Mars could remain active underground water sources
University of Southern California experts have suggested that Mars is still preserved underground reserves of saline water. And they may be the cause of the observed on the surface of strange dark streaks, which may actually be a dried-up watercourses. This was reported in a press release published on the website of the University. A detailed analysis of the study published in the journal Nature Geoscience.
The 2018 American astrophysicist with the support of experts from the Italian Space Agency (ISA) found under the ice cap of the South Pole of Mars deep lake. It was as a result of this discovery, researchers from the University of Southern California have come to believe that the deep groundwater, can be located at a depth of about 750 meters, it still remains active active, so that at any time, in some equatorial regions of Mars may have surface flows water.
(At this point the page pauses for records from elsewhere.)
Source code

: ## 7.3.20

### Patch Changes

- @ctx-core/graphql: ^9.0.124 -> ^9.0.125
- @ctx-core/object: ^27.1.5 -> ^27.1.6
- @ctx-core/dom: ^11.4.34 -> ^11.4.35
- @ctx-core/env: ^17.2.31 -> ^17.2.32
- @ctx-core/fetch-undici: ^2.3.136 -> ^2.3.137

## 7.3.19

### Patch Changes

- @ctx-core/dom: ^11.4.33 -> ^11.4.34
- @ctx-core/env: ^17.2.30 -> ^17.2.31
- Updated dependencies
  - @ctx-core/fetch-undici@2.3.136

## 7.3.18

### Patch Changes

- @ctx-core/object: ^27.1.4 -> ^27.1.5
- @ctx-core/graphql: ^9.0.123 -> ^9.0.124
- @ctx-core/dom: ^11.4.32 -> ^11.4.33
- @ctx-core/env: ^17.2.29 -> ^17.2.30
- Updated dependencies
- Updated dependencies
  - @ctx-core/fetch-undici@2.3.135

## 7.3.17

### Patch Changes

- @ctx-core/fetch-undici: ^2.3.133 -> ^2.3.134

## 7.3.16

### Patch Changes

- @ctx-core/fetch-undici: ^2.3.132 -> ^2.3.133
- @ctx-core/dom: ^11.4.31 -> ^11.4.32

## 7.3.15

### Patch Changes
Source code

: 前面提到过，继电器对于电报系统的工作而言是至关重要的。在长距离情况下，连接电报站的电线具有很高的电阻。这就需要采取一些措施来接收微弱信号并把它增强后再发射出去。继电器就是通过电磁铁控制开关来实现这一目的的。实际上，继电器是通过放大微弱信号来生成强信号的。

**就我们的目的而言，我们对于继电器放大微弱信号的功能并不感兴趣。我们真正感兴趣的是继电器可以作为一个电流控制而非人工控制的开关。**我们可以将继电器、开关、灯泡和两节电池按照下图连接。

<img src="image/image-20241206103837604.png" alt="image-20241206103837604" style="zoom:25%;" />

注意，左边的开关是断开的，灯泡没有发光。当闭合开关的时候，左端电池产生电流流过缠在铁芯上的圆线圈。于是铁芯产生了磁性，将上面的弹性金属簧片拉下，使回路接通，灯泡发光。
Specialists have studied the characteristics of the folded surface of Mars, which is similar to the system of frozen water flows. Such folds is covered with the surface of some of Martian craters. Earlier assumptions were talking about the fact that these geological features associated with the surface water flow or subsurface water subsurface.
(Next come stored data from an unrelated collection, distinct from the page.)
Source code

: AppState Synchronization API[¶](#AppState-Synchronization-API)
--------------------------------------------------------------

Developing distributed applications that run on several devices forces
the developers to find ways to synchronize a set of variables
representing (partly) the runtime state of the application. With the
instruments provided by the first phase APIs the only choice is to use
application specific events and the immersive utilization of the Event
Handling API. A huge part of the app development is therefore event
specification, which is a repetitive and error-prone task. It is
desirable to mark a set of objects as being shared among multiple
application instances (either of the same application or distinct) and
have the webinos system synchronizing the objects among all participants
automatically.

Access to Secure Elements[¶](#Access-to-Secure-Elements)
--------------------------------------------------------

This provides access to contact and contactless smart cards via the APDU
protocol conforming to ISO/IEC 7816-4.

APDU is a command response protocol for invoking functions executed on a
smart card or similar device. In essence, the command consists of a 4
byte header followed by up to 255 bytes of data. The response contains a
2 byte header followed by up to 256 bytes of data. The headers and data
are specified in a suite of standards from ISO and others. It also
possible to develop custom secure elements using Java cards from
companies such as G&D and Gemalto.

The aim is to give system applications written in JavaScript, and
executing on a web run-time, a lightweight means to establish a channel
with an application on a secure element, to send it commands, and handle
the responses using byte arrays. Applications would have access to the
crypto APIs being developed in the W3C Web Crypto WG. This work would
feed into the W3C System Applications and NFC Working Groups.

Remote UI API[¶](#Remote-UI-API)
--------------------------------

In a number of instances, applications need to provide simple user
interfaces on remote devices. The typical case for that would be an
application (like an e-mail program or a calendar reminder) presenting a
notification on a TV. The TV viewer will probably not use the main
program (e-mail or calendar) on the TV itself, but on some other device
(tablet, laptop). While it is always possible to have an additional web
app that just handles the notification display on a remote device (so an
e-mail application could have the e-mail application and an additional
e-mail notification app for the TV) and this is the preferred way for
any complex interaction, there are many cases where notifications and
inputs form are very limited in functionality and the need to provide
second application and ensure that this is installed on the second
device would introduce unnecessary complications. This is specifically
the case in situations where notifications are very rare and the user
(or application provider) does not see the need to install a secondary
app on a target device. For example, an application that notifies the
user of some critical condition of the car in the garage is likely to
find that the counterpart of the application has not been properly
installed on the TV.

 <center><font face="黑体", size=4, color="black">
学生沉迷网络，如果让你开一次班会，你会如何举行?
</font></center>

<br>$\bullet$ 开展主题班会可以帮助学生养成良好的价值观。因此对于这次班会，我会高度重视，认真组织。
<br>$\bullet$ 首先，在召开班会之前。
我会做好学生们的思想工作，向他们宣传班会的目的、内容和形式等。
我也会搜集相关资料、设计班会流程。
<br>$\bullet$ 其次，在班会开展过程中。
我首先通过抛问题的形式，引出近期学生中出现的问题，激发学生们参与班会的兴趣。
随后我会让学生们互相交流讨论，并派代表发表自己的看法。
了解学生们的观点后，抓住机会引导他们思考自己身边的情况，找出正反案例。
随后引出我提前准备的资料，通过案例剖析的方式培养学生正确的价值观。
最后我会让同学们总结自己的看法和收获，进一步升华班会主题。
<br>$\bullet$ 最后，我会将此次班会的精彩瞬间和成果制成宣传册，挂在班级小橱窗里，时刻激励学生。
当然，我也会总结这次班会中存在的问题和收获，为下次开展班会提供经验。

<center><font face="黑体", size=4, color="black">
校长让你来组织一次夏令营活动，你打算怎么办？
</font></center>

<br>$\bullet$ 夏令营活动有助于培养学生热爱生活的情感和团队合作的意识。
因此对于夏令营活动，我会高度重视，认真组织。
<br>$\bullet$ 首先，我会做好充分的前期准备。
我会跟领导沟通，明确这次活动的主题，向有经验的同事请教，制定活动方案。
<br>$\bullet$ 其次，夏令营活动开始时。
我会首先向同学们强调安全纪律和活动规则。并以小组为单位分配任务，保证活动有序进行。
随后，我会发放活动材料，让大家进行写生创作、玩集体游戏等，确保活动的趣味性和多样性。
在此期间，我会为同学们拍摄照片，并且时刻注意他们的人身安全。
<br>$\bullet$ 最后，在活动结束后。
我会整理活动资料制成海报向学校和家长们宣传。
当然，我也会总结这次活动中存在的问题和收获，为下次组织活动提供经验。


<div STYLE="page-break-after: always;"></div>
"We have suggested that the most likely is not. And put forward an alternative hypothesis that the folds on the surface of the crater emerged from underground water sources of water under high pressure. Most likely, they leaked on the planetary surface, moving up the soil cracks, "- said in the article, one of the researchers Essam Heggie.
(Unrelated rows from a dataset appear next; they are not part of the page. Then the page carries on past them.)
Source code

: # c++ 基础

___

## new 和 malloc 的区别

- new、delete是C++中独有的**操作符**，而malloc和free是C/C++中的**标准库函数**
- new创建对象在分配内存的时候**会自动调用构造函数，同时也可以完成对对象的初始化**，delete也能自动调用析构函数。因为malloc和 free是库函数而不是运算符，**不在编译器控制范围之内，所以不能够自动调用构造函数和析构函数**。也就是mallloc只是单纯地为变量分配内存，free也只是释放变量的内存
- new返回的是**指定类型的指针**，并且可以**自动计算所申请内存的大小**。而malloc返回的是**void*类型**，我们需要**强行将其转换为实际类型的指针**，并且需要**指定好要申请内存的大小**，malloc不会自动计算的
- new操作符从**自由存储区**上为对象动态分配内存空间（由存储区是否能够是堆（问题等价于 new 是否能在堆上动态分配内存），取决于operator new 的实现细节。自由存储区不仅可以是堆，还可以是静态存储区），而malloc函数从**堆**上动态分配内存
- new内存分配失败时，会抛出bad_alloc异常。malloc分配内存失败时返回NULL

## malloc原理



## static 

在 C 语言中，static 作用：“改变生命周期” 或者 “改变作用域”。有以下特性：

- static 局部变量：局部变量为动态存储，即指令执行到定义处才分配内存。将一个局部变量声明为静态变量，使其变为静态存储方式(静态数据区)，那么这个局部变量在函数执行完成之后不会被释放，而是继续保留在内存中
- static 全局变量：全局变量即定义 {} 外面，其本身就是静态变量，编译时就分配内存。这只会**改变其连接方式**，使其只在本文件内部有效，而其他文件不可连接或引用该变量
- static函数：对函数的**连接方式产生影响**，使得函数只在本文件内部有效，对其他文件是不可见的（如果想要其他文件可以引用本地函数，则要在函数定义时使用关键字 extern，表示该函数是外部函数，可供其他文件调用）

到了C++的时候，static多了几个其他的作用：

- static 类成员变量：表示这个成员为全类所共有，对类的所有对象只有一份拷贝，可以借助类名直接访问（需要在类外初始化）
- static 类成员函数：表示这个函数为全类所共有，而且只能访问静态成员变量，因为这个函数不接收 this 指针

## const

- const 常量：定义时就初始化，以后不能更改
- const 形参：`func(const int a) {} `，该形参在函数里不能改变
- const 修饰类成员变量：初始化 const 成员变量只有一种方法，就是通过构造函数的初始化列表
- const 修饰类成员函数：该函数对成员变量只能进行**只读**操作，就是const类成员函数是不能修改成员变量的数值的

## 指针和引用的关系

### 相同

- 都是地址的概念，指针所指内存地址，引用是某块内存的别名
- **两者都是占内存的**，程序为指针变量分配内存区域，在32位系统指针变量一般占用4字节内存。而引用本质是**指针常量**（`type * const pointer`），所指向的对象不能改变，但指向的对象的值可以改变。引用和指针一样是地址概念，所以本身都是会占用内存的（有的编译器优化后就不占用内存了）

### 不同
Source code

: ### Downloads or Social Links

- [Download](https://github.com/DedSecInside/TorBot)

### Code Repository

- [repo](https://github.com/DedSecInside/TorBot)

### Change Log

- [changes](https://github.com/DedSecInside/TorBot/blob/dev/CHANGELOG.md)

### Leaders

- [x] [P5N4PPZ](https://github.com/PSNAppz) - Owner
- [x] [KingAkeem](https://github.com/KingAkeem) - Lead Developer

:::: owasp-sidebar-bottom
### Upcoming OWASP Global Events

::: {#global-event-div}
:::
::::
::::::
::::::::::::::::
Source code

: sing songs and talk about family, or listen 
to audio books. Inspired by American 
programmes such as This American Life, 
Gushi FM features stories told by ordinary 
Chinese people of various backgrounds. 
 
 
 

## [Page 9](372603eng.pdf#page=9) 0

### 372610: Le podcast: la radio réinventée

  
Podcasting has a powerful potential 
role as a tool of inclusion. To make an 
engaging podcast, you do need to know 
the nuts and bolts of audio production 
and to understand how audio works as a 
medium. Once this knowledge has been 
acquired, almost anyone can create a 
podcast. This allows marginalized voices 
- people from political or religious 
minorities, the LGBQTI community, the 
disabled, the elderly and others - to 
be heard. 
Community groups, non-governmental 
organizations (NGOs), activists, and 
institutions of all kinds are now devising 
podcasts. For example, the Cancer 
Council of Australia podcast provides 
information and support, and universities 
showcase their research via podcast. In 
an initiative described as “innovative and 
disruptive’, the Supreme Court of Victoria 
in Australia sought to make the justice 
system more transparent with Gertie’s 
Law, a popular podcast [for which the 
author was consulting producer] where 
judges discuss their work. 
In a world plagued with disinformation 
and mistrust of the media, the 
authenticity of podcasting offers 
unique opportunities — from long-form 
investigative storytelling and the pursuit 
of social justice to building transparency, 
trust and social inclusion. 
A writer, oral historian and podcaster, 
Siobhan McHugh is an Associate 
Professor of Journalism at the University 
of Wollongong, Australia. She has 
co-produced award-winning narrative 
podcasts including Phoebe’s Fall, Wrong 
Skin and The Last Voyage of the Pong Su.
Heggy involved in the European project MARSIS (Mars Advanced Radar for Subsurface and Ionosphere Sounding - Radar of the European Space Agency for the sensing of the ionosphere and the deep layers of the Martian surface).
Researchers believe that groundwater is likely to exist outside the geographic area of the Martian South Pole. According to them, on Mars there may be a whole vast hydrological functioning system capable of squeezing the groundwater to the surface of Mars through the cracks in the craters.
"To come to such assumptions helped us experience gained as a result of our research in the field of hydrology deserts. Such mechanisms we have seen in the North African Sahara and the Arabian Peninsula. And that is what has helped us to open the same mechanism on Mars "- said Abotalib Zaki Abotalib study's lead author and University of Southern California.
Experts have concluded that the cracks in some of the craters of Mars have allowed water sources to the surface as a result of underground pressure. Water then leaked, leaving the walls of craters pronounced linear reliefs.